After Further Review … Are you a clutch performer? Can you depend on your skills to be successful, when it comes down to that “defining moment?” Do others rely on you to “come through,” when the going gets tough?
These questions came to mind as I watched the recent Major League Baseball All-Star game, which had the slogan “Clutch Performer!” That phrase also comes to mind as I watch players hit home runs in the bottom of the ninth, or make a saving catch of a “sure” home run ball.

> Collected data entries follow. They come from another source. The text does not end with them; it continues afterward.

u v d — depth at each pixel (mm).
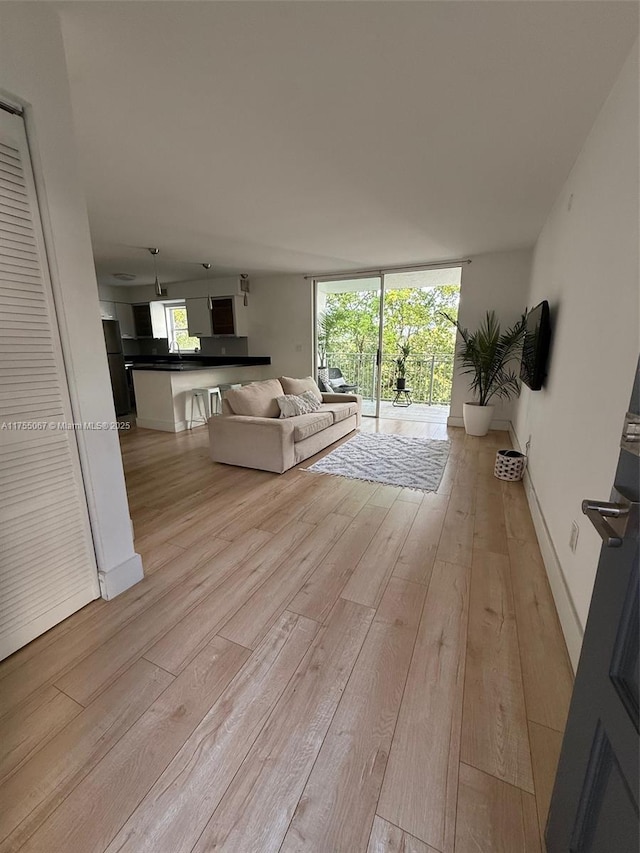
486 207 3006
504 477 3207
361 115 1799
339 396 5027
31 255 1308
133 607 1666
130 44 1356
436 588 1805
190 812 938
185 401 5137
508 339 4371
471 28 1286
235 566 1982
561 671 1354
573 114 1774
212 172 2402
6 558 1358
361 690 1271
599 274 1581
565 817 742
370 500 2822
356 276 5703
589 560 1355
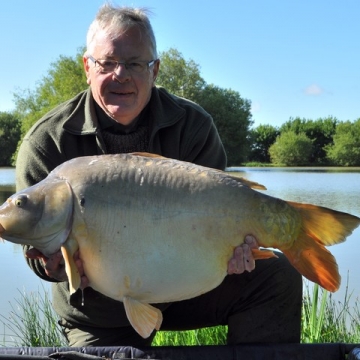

Having been on the NFL field with “clutch” quarterbacks such as Joe Montana (49ers), Steve Young (49ers), Roger Staubach (Cowboys), John Elway (Broncos), Terry Bradshaw (Steelers), Jim Kelly (Bills), and Dan Marino (Dolphins), I saw them consistently come through to win games. Indeed, their T.E.A.M. knew they would be successful in that last drive of the game.
So what does it take to be a “clutch” performer? Here are Webster’s definitions of the word clutch: “to grasp,” i.e., to understand the situation (better than others). Webster further goes on to say “control or power” and “done during a crucial situation.” Do those mentioned above measure up to those definitions? Surely, you could add others with those qualities. Let’s look at a few qualities that define “clutch players/performers:”
First, it takes your WILL! As described in my book, “It’s the Will, Not the Skill,” it’s a desire – a passion. A “never quit” attitude and a belief that whatever the challenge, you can do it! Remember – the task ahead of you is never as great as the power behind you!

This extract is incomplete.